Brad Mehldau Trio: Live

Brad Mehldau Trio
Live
Nonesuch
2008-03-25

As any jazz fan is aware of, there is nary a better place to cut a live album than the fabled Village Vanguard in New York’s Greenwich Village district.

As those who’ve been lucky enough to have caught a show there are well aware of, this legendary venue, which first opened in 1935 and has hosted just about every great name in the book, is a picture-perfect image of what one may have in their heads of what a quintessential jazz club looks like: small, dark, and smoky, flanked by a neon-tubing sign hanging above the entryway canopy and tiny stage that sits before a smattering of cocktail tables that seat only 123 people, all of whom are strictly enforced to adhere to the club’s “no talking” policy during sets.

“I call it the Carnegie Hall of jazz because most jazz clubs just don’t have the sound that that place has,” says pianist Jason Moran on the history page of the club’s wesbite. “It’s the place where Moses and Mohammed and Jesus walked!”

And if you consider Thelonious Monk to be Moses, Miles Davis Mohammed and John Coltrane, whose immortal appearances at the Vanguard in 1961 and 1966 have yielded two of his most essential live recordings, as Jesus, that quote is pure gospel.

But when you talk of the great albums that have emerged from the legendary venue located at 178 7th Ave South in one of the last triangular buildings left in the city, there isn’t a jazz critic worth his word in salt who would fail to mention Bill Evans’ Sunday At The Village Vanguard in the top three of their list, or the late Mr. Evans’ Complete 1961 Village Vanguard Recordings, the lovingly repackaged box set reissued in 2003 by Riverside, for that matter.

There’s something about the sound of piano trio in that room that inspires monumental performance.
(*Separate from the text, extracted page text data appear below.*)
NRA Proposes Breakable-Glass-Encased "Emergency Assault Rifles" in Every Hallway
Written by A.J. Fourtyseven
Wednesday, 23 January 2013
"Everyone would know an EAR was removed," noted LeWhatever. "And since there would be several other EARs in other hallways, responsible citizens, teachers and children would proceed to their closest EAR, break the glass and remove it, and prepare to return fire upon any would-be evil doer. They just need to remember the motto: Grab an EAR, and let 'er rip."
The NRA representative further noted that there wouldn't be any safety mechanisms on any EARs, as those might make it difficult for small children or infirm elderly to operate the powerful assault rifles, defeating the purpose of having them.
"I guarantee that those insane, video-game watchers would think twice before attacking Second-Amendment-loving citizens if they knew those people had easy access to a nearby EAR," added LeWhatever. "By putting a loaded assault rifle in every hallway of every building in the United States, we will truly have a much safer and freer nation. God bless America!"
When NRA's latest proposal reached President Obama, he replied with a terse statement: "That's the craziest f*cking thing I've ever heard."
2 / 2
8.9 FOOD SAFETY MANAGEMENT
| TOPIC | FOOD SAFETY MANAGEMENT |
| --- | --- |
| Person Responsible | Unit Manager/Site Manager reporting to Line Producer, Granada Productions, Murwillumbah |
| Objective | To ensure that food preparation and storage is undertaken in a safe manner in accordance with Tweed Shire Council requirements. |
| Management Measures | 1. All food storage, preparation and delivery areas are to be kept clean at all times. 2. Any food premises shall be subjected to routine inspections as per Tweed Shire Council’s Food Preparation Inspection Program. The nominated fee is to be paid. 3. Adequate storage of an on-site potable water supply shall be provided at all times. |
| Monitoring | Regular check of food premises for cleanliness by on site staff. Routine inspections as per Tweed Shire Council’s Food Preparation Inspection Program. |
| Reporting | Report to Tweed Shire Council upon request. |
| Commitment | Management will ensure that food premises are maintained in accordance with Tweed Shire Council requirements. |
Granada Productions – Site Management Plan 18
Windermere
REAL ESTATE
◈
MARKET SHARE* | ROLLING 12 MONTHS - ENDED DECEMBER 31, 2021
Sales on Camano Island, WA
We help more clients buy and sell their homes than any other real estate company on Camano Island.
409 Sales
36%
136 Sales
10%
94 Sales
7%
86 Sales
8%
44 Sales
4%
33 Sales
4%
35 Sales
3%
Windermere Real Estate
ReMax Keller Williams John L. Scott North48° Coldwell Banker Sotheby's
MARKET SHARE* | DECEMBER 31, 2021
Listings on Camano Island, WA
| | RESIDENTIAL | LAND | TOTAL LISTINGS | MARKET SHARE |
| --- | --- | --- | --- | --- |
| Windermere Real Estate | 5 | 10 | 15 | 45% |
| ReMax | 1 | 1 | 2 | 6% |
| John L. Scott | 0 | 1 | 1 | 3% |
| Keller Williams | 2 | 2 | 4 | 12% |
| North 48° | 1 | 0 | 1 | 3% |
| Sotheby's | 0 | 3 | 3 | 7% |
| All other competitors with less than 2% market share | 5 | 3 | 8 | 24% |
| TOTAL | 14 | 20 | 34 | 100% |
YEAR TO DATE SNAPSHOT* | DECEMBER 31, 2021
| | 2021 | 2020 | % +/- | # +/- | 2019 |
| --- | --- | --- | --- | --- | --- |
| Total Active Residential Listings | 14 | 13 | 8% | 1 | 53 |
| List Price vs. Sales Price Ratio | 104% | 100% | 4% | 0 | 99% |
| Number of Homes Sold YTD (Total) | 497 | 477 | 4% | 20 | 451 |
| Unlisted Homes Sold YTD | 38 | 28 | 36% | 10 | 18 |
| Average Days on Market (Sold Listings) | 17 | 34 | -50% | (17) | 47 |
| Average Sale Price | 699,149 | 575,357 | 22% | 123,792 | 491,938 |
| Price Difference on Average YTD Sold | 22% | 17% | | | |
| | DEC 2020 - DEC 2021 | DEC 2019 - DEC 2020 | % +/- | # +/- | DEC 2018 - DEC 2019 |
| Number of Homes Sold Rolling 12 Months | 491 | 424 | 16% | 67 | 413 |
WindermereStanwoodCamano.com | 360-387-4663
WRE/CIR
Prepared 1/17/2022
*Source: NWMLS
And perhaps no other jazz pianist since Evans performed his final marathon four-night run at the Vanguard in June of 1980 shortly before his untimely death understands that concept quite like Brad Mehldau.

Since breaking out as one of jazz’s most promising young white lions in the early ’90s, Mehldau has already recorded two live albums at the Vanguard as part of his acclaimed Art of the Trio series. On Brad Mehldau Trio Live, he provides yet another impressive showcase from his favorite NYC stage across a massive two-disc set that features his latest trio, which includes longtime bassist Larry Grenadier and daring new drummer Jeff Ballard.

Recorded and compiled from a six night residency in October of 2006, Live is classic Mehldau through and through. Similar to his previous two albums from the Vanguard, this one is a well-hued balance between original and cover material. But where he previously stayed within the safety zone of tackling jazz standards in the past (with the one exception of his gorgeous rendition of Radiohead’s “Exit Music (For A Film)” from 1999’s Art of the Trio Vol. 4: Back at the Vanguard), Mehldau decidedly utilized his status as a veteran of the VV stage to make bolder choices in the tunes he tackled during this particular October run. He still pays his dues to the jazz gods here, tastefully strolling through Ray Noble’s ballroom standard “The Very Thought of You” on the first CD before busting out fierce rearrangements of Jimmy Heath’s “C.T.A.” and a 15-minute rip through John Coltrane’s two-minute Giant Steps gem “Countdown” on disc two.

But its when Mehldau does what’s earned him a loyal following amongst the new generation of jazz aficionados, rearranging nuggets from our alt-rock youth in a post-bop motif, does Live earn its bragging rights as the piano man’s strongest Village Vanguard album to date. Here, he leads Grenadier and Ballard through a soulful, Evans-esque rewiring of Oasis’ “Wonderwall” and then transforms Soundgarden’s Superunknown ballad “Black Hole Sun” into a Cecil Taylor-like freeform frenzy.

And it’s in those moments where Mehldau earns his most rightful place on the stage of the last great American jazz club.